By the Court.—The petition for habeas corpus is granted; rights declared.







[1] All subsequent references to the Wisconsin Statutes are to the 1999-2000 version unless otherwise indicated.

[2] Because we determine that the 30-day deadline for receipt of Nichols' petition for review was tolled when he delivered the petition to prison authorities for mailing, we need not address his constitutional arguments.

[3] Wisconsin Stat. § 893.735 states, in part:

(2)  An action seeking a remedy available by certiorari made on behalf of a prisoner is barred unless commenced within 45 days after the cause of action accrues.  The 45-day period shall begin on the date of the decision or disposition, except that the court may extend the period by as many days as the prisoner proves have elapsed between the decision or disposition and the prisoner's actual notice of the decision or disposition. . . .

(3)  In this section, an action seeking a remedy available by certiorari is commenced at the time that the prisoner files a petition seeking a writ of certiorari with a court.

[4] Because it is not based in the United States Constitution, the Houston decision is not binding on this court.  However, as this court and the court of appeals have noted, it is not uncommon for Wisconsin appellate courts to follow the reasoning of federal court decisions that we consider persuasive on a particular point of law.  See American Med. Transp. v. Curtis-Universal, Inc., 154 Wis. 2d 135, 152, 452 N.W.2d 575 (1990); State ex rel. Shimkus v. Sondalle, 2000 WI App 238, ¶8, 239 Wis. 2d 327, 620 N.W.2d 409.

[5] Under Wis. Stat. § 801.02(7)(d), a circuit court must dismiss an action by a prisoner seeking to waive the prepayment of filing fees where that prisoner:

has, on 3 or more prior occasions, while he or she was incarcerated, imprisoned, confined or detained in a jail or prison, brought an appeal, writ of error, action or special proceeding, including a petition for a common law writ of certiorari, that was dismissed by a state or federal court for any of the reasons listed in s. 802.05(3)(b) 1. to 4.

[6] In Houston v.

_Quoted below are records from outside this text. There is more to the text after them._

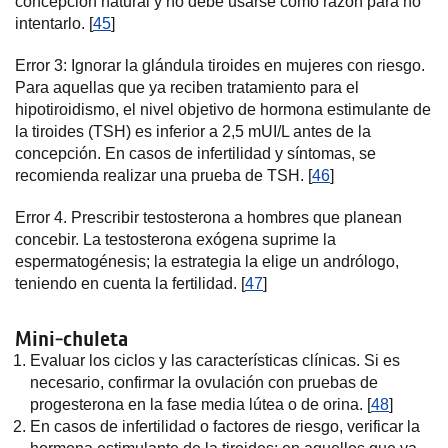
concepción natural y no debe usarse como razón para no
intentarlo. [
45
]
Error 3: Ignorar la glándula tiroides en mujeres con riesgo.
Para aquellas que ya reciben tratamiento para el
hipotiroidismo, el nivel objetivo de hormona estimulante de
la tiroides (TSH) es inferior a 2,5 mUI/L antes de la
concepción. En casos de infertilidad y síntomas, se
recomienda realizar una prueba de TSH. [
46
]
Error 4. Prescribir testosterona a hombres que planean
concebir. La testosterona exógena suprime la
espermatogénesis; la estrategia la elige un andrólogo,
teniendo en cuenta la fertilidad. [
47
]
Mini-chuleta
Evaluar los ciclos y las características clínicas. Si es
necesario, confirmar la ovulación con pruebas de
progesterona en la fase media lútea o de orina. [
48
]
En casos de infertilidad o factores de riesgo, verificar la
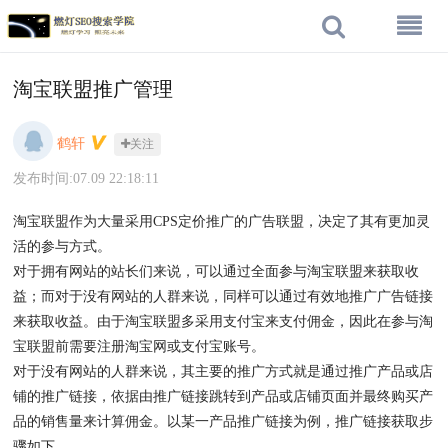
淘宝联盟推广管理
鹤轩
关注
发布时间:07.09 22:18:11
淘宝联盟作为大量采用CPS定价推广的广告联盟，决定了其有更加灵
活的参与方式。
对于拥有网站的站长们来说，可以通过全面参与淘宝联盟来获取收
益；而对于没有网站的人群来说，同样可以通过有效地推广广告链接
来获取收益。由于淘宝联盟多采用支付宝来支付佣金，因此在参与淘
宝联盟前需要注册淘宝网或支付宝账号。
对于没有网站的人群来说，其主要的推广方式就是通过推广产品或店
铺的推广链接，依据由推广链接跳转到产品或店铺页面并最终购买产
品的销售量来计算佣金。以某一产品推广链接为例，推广链接获取步
骤如下。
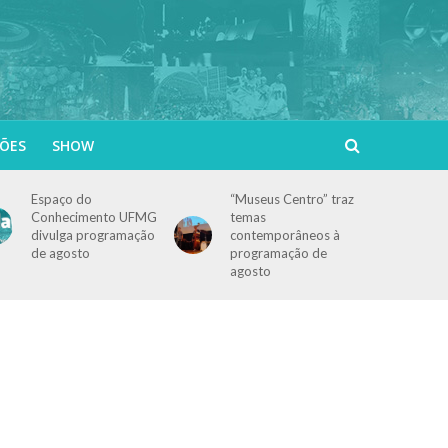
ÕES
SHOW
Espaço do
“Museus Centro” traz
Conhecimento UFMG
temas
divulga programação
contemporâneos à
de agosto
programação de
agosto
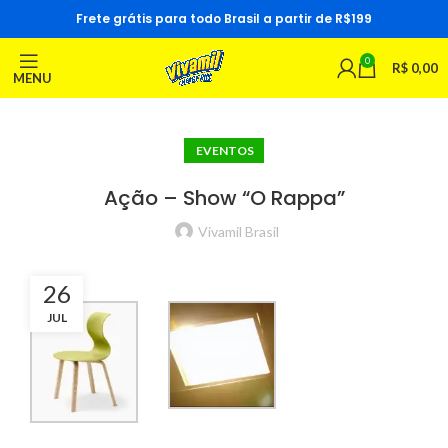
Frete grátis para todo Brasil a partir de R$199
0
R$
0,00
MENU
EVENTOS
Ação – Show “O Rappa”
Vivamil Brasil
26
JUL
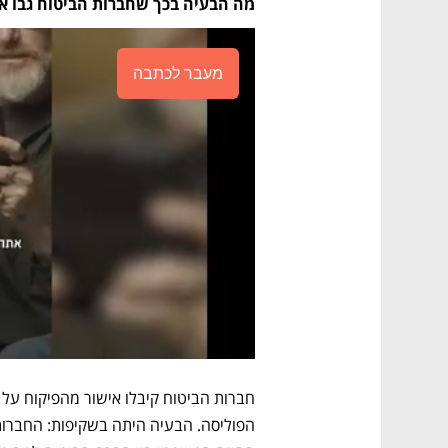
מה הבעיה בכך שחברות הביטוח גבו 
מעבר לכתבה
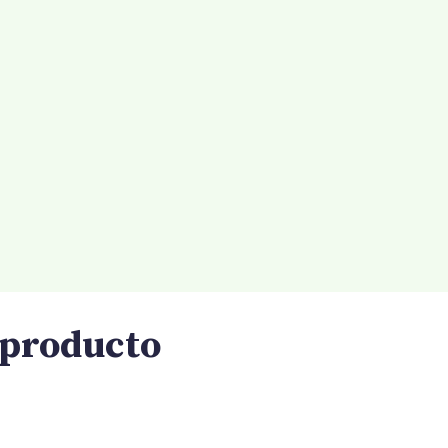
l producto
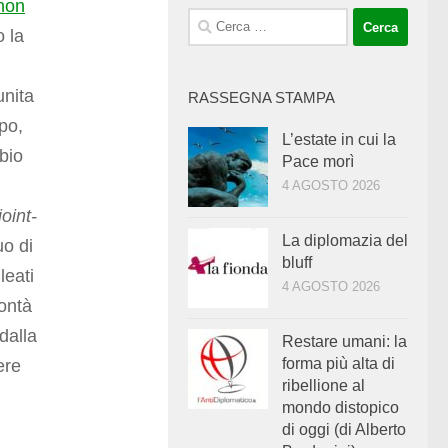
non
Ricerca
 la
per:
unita
RASSEGNA STAMPA
mpo,
L’estate in cui la
bio
Pace morì
4 AGOSTO 2026
joint-
La diplomazia del
uo di
bluff
leati
4 AGOSTO 2026
ontà
dalla
Restare umani: la
forma più alta di
ere
ribellione al
mondo distopico
di oggi (di Alberto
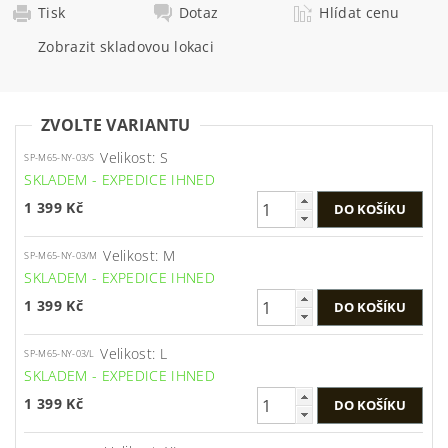
Tisk
Dotaz
Hlídat cenu
Zobrazit skladovou lokaci
ZVOLTE VARIANTU
Velikost: S
SP-M65-NY-03/S
SKLADEM - EXPEDICE IHNED
1 399 Kč
Velikost: M
SP-M65-NY-03/M
SKLADEM - EXPEDICE IHNED
1 399 Kč
Velikost: L
SP-M65-NY-03/L
SKLADEM - EXPEDICE IHNED
1 399 Kč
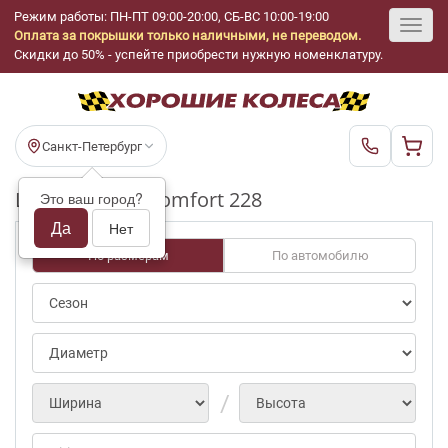
Режим работы: ПН-ПТ 09:00-20:00, СБ-ВС 10:00-19:00
Оплата за покрышки только наличными, не переводом.
Toggl
Скидки до 50% - успейте приобрести нужную номенклатуру.
navig
Санкт-Петербург
Шины бу Giti Comfort 228
Это ваш город?
Да
Нет
По размерам
По автомобилю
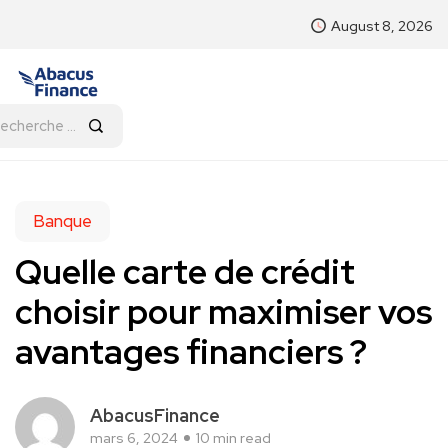
August 8, 2026
Banque
Quelle carte de crédit
choisir pour maximiser vos
avantages financiers ?
AbacusFinance
mars 6, 2024
10 min read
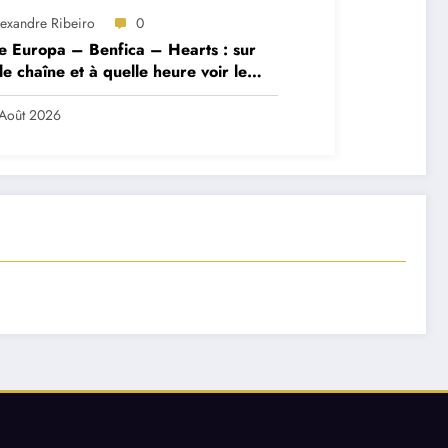
lexandre Ribeiro
0
e Europa – Benfica – Hearts : sur
le chaîne et à quelle heure voir le
ch ?
Août 2026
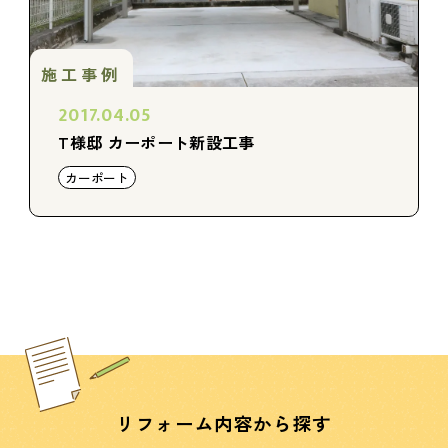
施工事例
2017.04.05
T様邸 カーポート新設工事
カーポート
リフォーム内容から探す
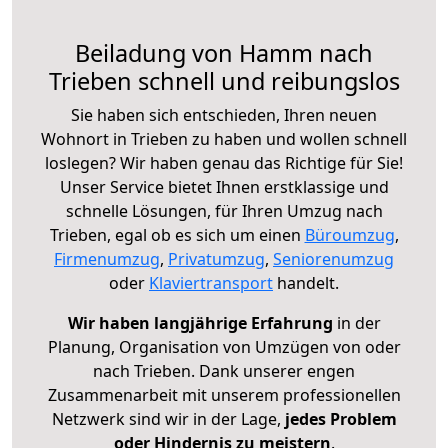
Beiladung von Hamm nach
Trieben schnell und reibungslos
Sie haben sich entschieden, Ihren neuen
Wohnort in Trieben zu haben und wollen schnell
loslegen? Wir haben genau das Richtige für Sie!
Unser Service bietet Ihnen erstklassige und
schnelle Lösungen, für Ihren Umzug nach
Trieben, egal ob es sich um einen
Büroumzug
,
Firmenumzug
,
Privatumzug
,
Seniorenumzug
oder
Klaviertransport
handelt.
Wir haben langjährige Erfahrung
in der
Planung, Organisation von Umzügen von oder
nach Trieben. Dank unserer engen
Zusammenarbeit mit unserem professionellen
Netzwerk sind wir in der Lage,
jedes Problem
oder Hindernis zu meistern
.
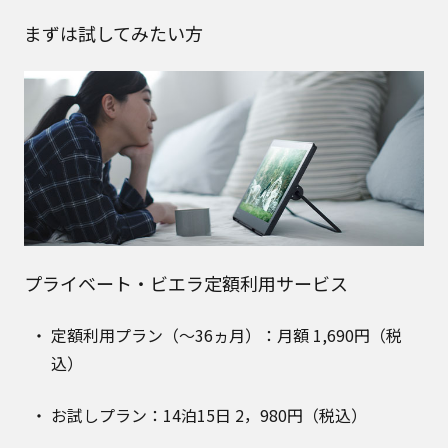
まずは試してみたい方
プライベート・ビエラ定額利用サービス
定額利用プラン（～36ヵ月）：月額 1,690円（税
込）
お試しプラン：14泊15日 2，980円（税込）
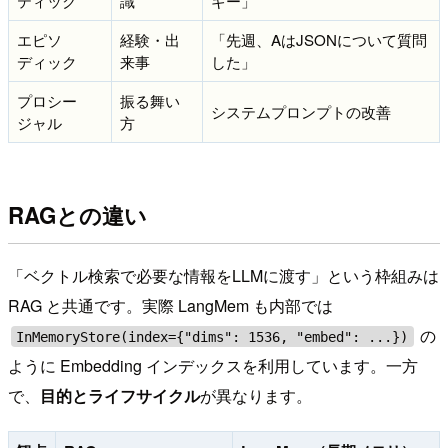
ティック
識
ギー」
エピソ
経験・出
「先週、AはJSONについて質問
ディック
来事
した」
プロシー
振る舞い
システムプロンプトの改善
ジャル
方
RAGとの違い
「ベクトル検索で必要な情報をLLMに渡す」という枠組みは
RAG と共通です。実際 LangMem も内部では
の
InMemoryStore(index={"dims": 1536, "embed": ...})
ように Embedding インデックスを利用しています。一方
で、
目的とライフサイクル
が異なります。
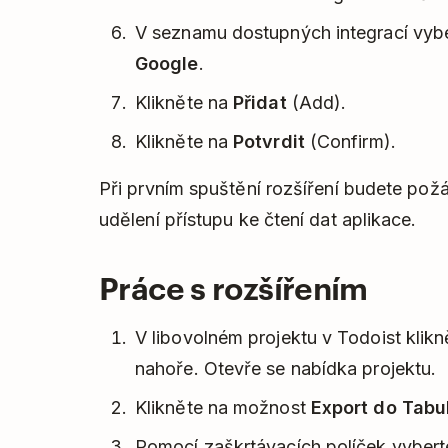
V seznamu dostupných integrací vy
Google
.
Klikněte na
Přidat
(Add).
Klikněte na
Potvrdit
(Confirm).
Při prvním spuštění rozšíření budete požá
udělení přístupu ke čtení dat aplikace.
Práce s rozšířením
V libovolném projektu v Todoist klik
nahoře. Otevře se nabídka projektu.
Klikněte na možnost
Export do Tabu
Pomocí zaškrtávacích políček vybert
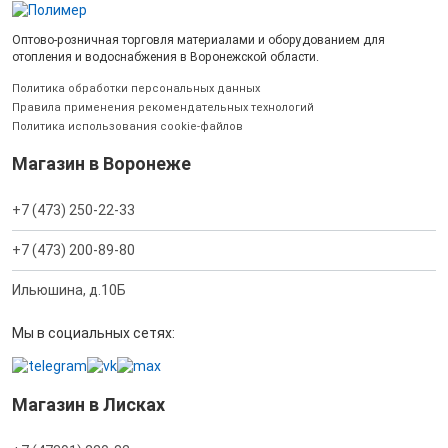
Оптово-розничная торговля материалами и оборудованием для
отопления и водоснабжения в Воронежской области.
Политика обработки персональных данных
Правила применения рекомендательных технологий
Политика использования cookie-файлов
Магазин в Воронеже
+7 (473) 250-22-33
+7 (473) 200-89-80
Ильюшина, д.10Б
Мы в социальных сетях:
Магазин в Лисках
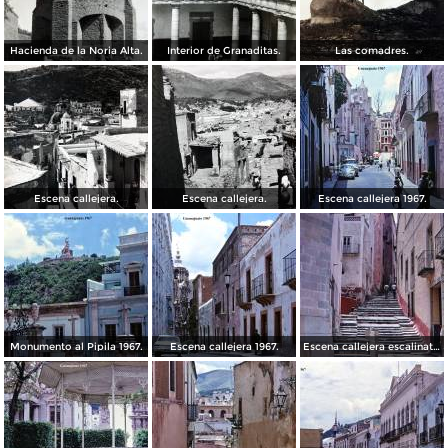
Hacienda de la Noria Alta.
Interior de Granaditas.
Las comadres.
Escena callejera.
Escena callejera.
Escena callejera 1967.
Monumento al Pipila 1967.
Escena callejera 1967.
Escena callejera escalinata 1967.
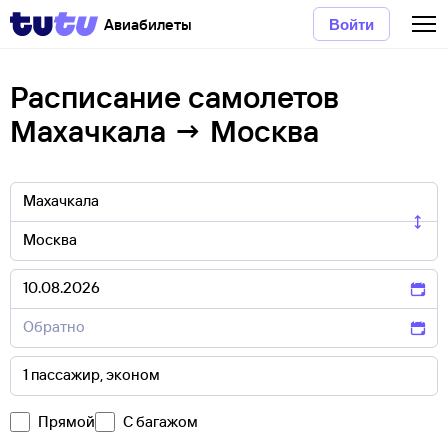
Авиабилеты
Войти
Расписание самолетов
Махачкала → Москва
Прямой
С багажом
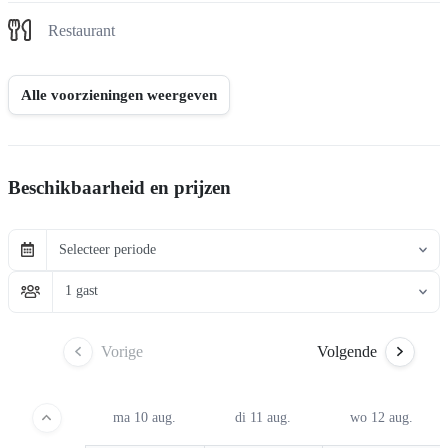
Restaurant
Alle voorzieningen weergeven
Beschikbaarheid en prijzen
Selecteer periode
1 gast
Vorige
Volgende
ma 10 aug.
di 11 aug.
wo 12 aug.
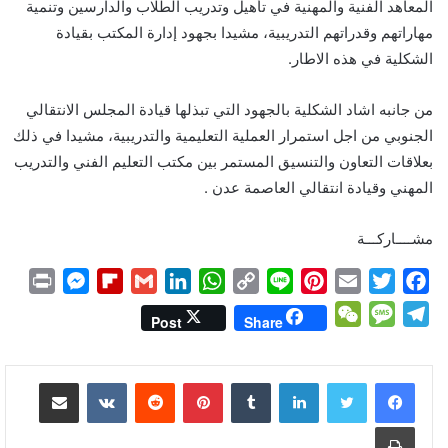
المعاهد الفنية والمهنية في تأهيل وتدريب الطلاب والدارسين وتنمية
مهاراتهم وقدراتهم التدريبية، مشيدا بجهود إدارة المكتب بقيادة
الشكلية في هذه الاطار.
من جانبه اشاد الشكلية بالجهود التي تبذلها قيادة المجلس الانتقالي
الجنوبي من اجل استمرار العملية التعليمية والتدريبية، مشيدا في ذلك
بعلاقات التعاون والتنسيق المستمر بين مكتب التعليم الفني والتدريب
المهني وقيادة انتقالي العاصمة عدن .
مشــــاركـــة
P
M
F
G
L
W
C
L
P
E
T
F
r
e
l
m
i
h
o
i
i
m
w
a
W
M
T
Post
Share
i
s
i
a
n
a
p
n
n
a
i
c
e
e
e
n
s
p
i
k
t
y
e
t
i
t
e
C
s
l
لينكدإن
بينتيريست
مشاركة عبر البريد
t
e
b
l
e
s
L
e
l
t
b
h
s
e
n
o
d
A
i
r
e
o
a
a
g
طباعة
g
a
I
p
n
e
r
o
t
g
r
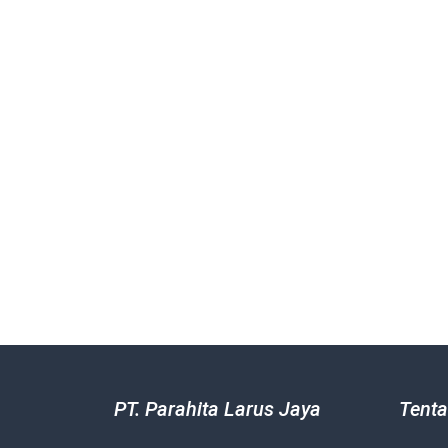
PT. Parahita Larus Jaya
Tenta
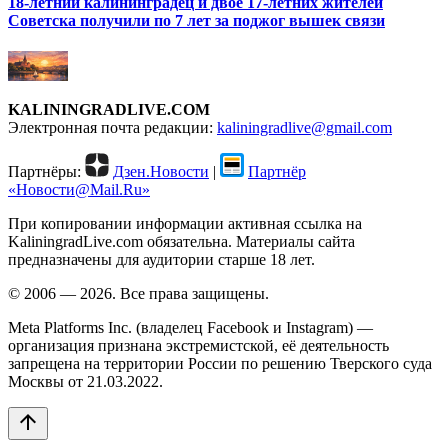
18-летний калининградец и двое 17-летних жителей
Советска получили по 7 лет за поджог вышек связи
KALININGRADLIVE.COM
Электронная почта редакции:
kaliningradlive@gmail.com
Партнёры:
Дзен.Новости
|
Партнёр
«Новости@Mail.Ru»
При копировании информации активная ссылка на
KaliningradLive.com обязательна. Материалы сайта
предназначены для аудитории старше 18 лет.
© 2006 — 2026. Все права защищены.
Meta Platforms Inc. (владелец Facebook и Instagram) —
организация признана экстремистской, её деятельность
запрещена на территории России по решению Тверского суда
Москвы от 21.03.2022.
arrow_upward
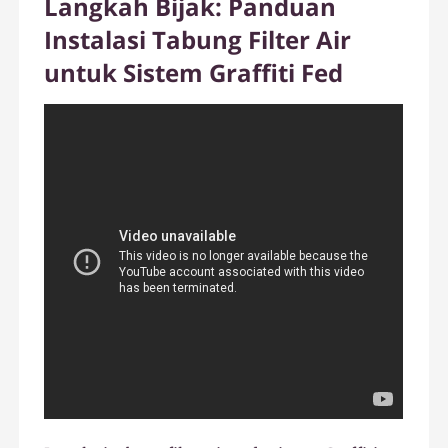
Langkah Bijak: Panduan
Instalasi Tabung Filter Air
untuk Sistem Graffiti Fed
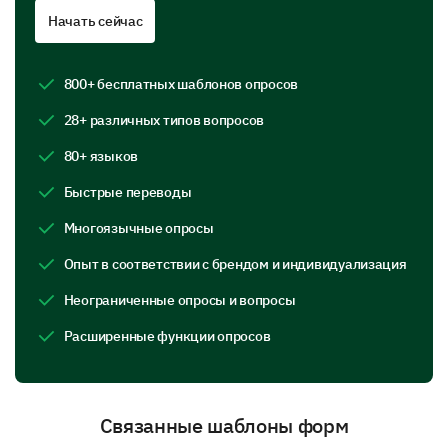
Content
Начать сейчас
This section focuses on how you interpret our ad
content.
800+ бесплатных шаблонов опросов
What do you believe were the main messages
28+ различных типов вопросов
of our ad campaign?
80+ языков
Product Launch
Быстрые переводы
Многоязычные опросы
Опыт в соответствии с брендом и индивидуализация
Неограниченные опросы и вопросы
Brand Awareness
Расширенные функции опросов
Price Promotion
Связанные шаблоны форм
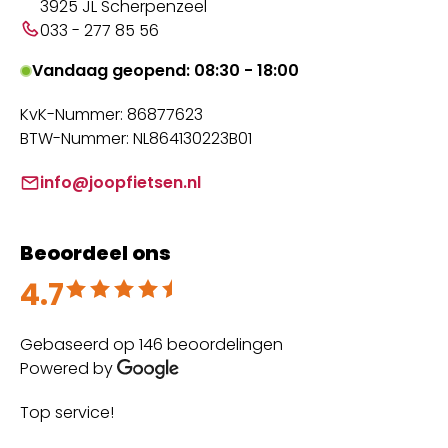
3925 JL Scherpenzeel
033 - 277 85 56
Vandaag geopend: 08:30 - 18:00
KvK-Nummer: 86877623
BTW-Nummer: NL864130223B01
info@joopfietsen.nl
Beoordeel ons
4.7
Beoordeeld met 4.7 uit 5
Gebaseerd op 146 beoordelingen
Powered by
Top service!
Th
wi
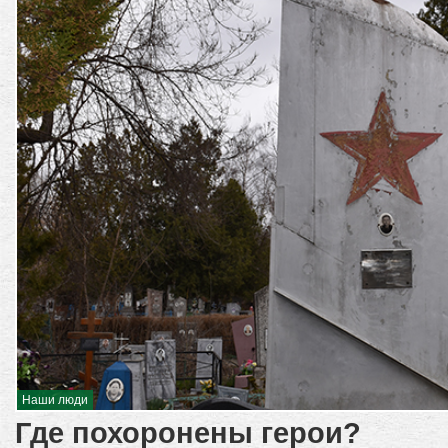
Наши люди
Где похоронены герои?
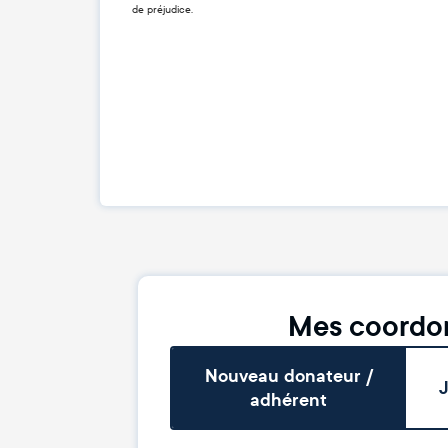
de préjudice.
Mes coordo
Nouveau donateur /
J
adhérent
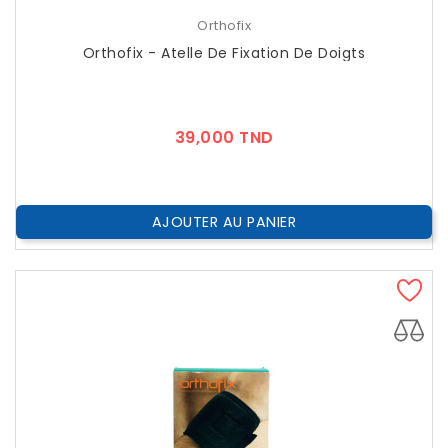
Orthofix
Orthofix - Atelle De Fixation De Doigts
Prix
39,000 TND
AJOUTER AU PANIER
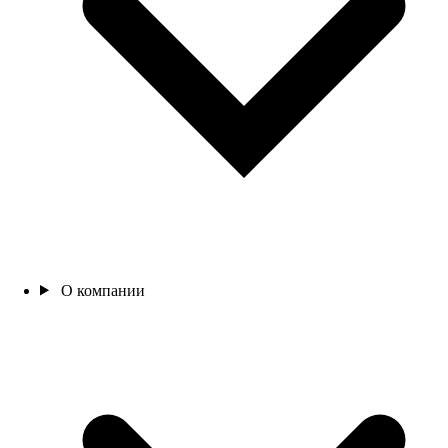
О компании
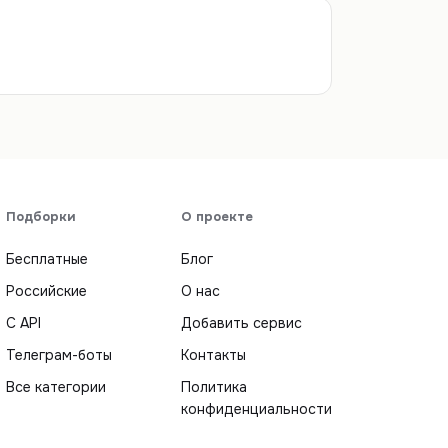
Подборки
О проекте
Бесплатные
Блог
Российские
О нас
С API
Добавить сервис
Телеграм-боты
Контакты
Все категории
Политика
конфиденциальности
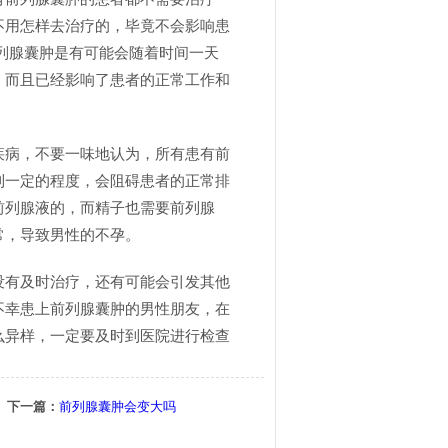
不用怎样去治疗的，毕竟不会影响患
列腺囊肿是有可能会随着时间一天
，而且已经影响了患者的正常工作和
疾病，不要一味地认为，所有患有前
到一定的程度，会阻碍患者的正常排
前列腺液的，而精子也需要前列腺
常，导致男性的不孕。
没有及时治疗，还有可能会引发其他
不幸患上前列腺囊肿的男性朋友，在
么异样，一定要及时到医院进行检查
下一篇：
前列腺囊肿会变大吗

Lack, 487 U.S. 266, 268 (1988), the Supreme Court described "delivery to prison authorities" as the act that constituted filing, whereas in Shimkus, 2000 WI App 238, ¶1, the court of appeals described "deposited in the prison mail receptacle" as the act that triggered tolling.  Consistent with the facts in this case, we have used the phrase "delivers . . . to prison authorities" as the act that triggers our tolling rule.  We recognize that different prisons may have different procedures for outgoing prisoner mail.  The important point is that in order to trigger tolling, the pro se prisoner must follow prison rules or practices as to outgoing mail whether they require placing the mail in the hands of certain prison authorities, depositing mail in a designated receptacle, or some other procedure.